目の前の時雨伯父上は、心底嫌そうな顔をして朱公を睨んでいた。
「貴様のような出来損ないは、元であっても六芒を名乗ることはあってはならん。恥だ」
「出来損ないであろうと、事実です。あれから、朱己様へお仕えし、貴方のように駒としてではなく、一人の側近として扱ってくださる朱己様を、本当の主と慕うようになりました」
朱公は突き刺さった伯父上の腕を引き抜き、切りかかった。伯父上は腕を犠牲に避けると、後ろへ数歩飛んだ。
「私の今の主は、朱己様ただお一人。私の名前に朱が入っているのも、朱己様のセンナを模擬して作った試作品だから、でしたね」
朱公は玉で傷を治すが、中々塞がらない。
朱公に刻まれた傷は覚えがある。以前夏能殿から受けた私の傷と同様に、闇属性が練り込まれた傷。すぐに駆け寄れば、朱公は笑顔で私を止めた。

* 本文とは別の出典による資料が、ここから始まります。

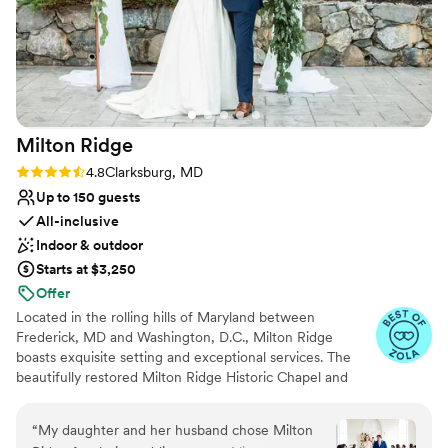
Milton
Ridge
Rating: 4.8 (24 reviews)
4.8
Clarksburg, MD
Up to 150 guests
All-inclusive
Indoor & outdoor
Starts at $3,250
Offer
Located in the rolling hills of Maryland between
Frederick, MD and Washington, D.C., Milton Ridge
boasts exquisite setting and exceptional services. The
beautifully restored Milton Ridge Historic Chapel and
Reception Hall have been created exclusively for
beautiful weddings and occasions with special attention
“
My daughter and her husband chose Milton
given to every detail. Having your wedding ceremony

「朱己様。私は、元々朱己様の敵。欺いていた側です。技も会得しているのに、わざと使えないふりをしておりました。治療など施される訳にはいきません」
「関係ない! 今私を主と言ってくれるのであれば、関係ない。朱公は光属性だ、この闇属性の影響は強い」
傷口に右手を添えれば、闇属性を放出し続けている右手と、朱公の傷口の闇属性は融和を始め、きれいに抜き取られた。
同時に傷も綺麗に治っていく。
相当練り上げた私の右手と、同じ出力の闇属性があの一瞬で練り込まれたなんて、恐ろしい話だ。
「くっあははははははははははは」
突然高笑いを始める伯父上を見れば、顔は笑いすぎたためか真っ赤に染まり、背後には闇が無限に広がっている。
「朱己様。時雨様は後付けのセンナが各属性一つずつあります!」
聞き間違いだと思うほど恐ろしいことだ。
各属性、一つずつ。
化け物だ。目の前の男は、もはや人ではなくなっていた。